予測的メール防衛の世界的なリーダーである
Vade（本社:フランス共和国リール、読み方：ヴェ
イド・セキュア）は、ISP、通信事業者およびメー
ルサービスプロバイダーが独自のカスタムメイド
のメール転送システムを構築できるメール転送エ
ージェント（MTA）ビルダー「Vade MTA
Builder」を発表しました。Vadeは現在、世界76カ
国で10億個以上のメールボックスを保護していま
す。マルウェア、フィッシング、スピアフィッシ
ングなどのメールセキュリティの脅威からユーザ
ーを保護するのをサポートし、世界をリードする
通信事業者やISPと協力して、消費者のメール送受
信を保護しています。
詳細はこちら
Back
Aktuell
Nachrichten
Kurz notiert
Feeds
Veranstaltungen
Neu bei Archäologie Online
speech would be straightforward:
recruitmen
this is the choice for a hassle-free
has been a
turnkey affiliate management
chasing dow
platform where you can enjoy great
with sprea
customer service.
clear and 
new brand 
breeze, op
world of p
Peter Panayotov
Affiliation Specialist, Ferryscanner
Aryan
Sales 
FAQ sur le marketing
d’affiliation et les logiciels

--------

*EXERCISE OBJECTIVE:* Please convert the text lines in the listing above into a JSON list of strings, one string per line, with blank lines left out.

*TASK ANSWER:*
[
  "予測的メール防衛の世界的なリーダーである",
  "Vade（本社:フランス共和国リール、読み方：ヴェ",
  "イド・セキュア）は、ISP、通信事業者およびメー",
  "ルサービスプロバイダーが独自のカスタムメイド",
  "のメール転送システムを構築できるメール転送エ",
  "ージェント（MTA）ビルダー「Vade MTA",
  "Builder」を発表しました。Vadeは現在、世界76カ",
  "国で10億個以上のメールボックスを保護していま",
  "す。マルウェア、フィッシング、スピアフィッシ",
  "ングなどのメールセキュリティの脅威からユーザ",
  "ーを保護するのをサポートし、世界をリードする",
  "通信事業者やISPと協力して、消費者のメール送受",
  "信を保護しています。",
  "詳細はこちら",
  "Back",
  "Aktuell",
  "Nachrichten",
  "Kurz notiert",
  "Feeds",
  "Veranstaltungen",
  "Neu bei Archäologie Online",
  "speech would be straightforward:",
  "recruitmen",
  "this is the choice for a hassle-free",
  "has been a",
  "turnkey affiliate management",
  "chasing dow",
  "platform where you can enjoy great",
  "with sprea",
  "customer service.",
  "clear and ",
  "new brand ",
  "breeze, op",
  "world of p",
  "Peter Panayotov",
  "Affiliation Specialist, Ferryscanner",
  "Aryan",
  "Sales ",
  "FAQ sur le marketing",
  "d’affiliation et les logiciels"
]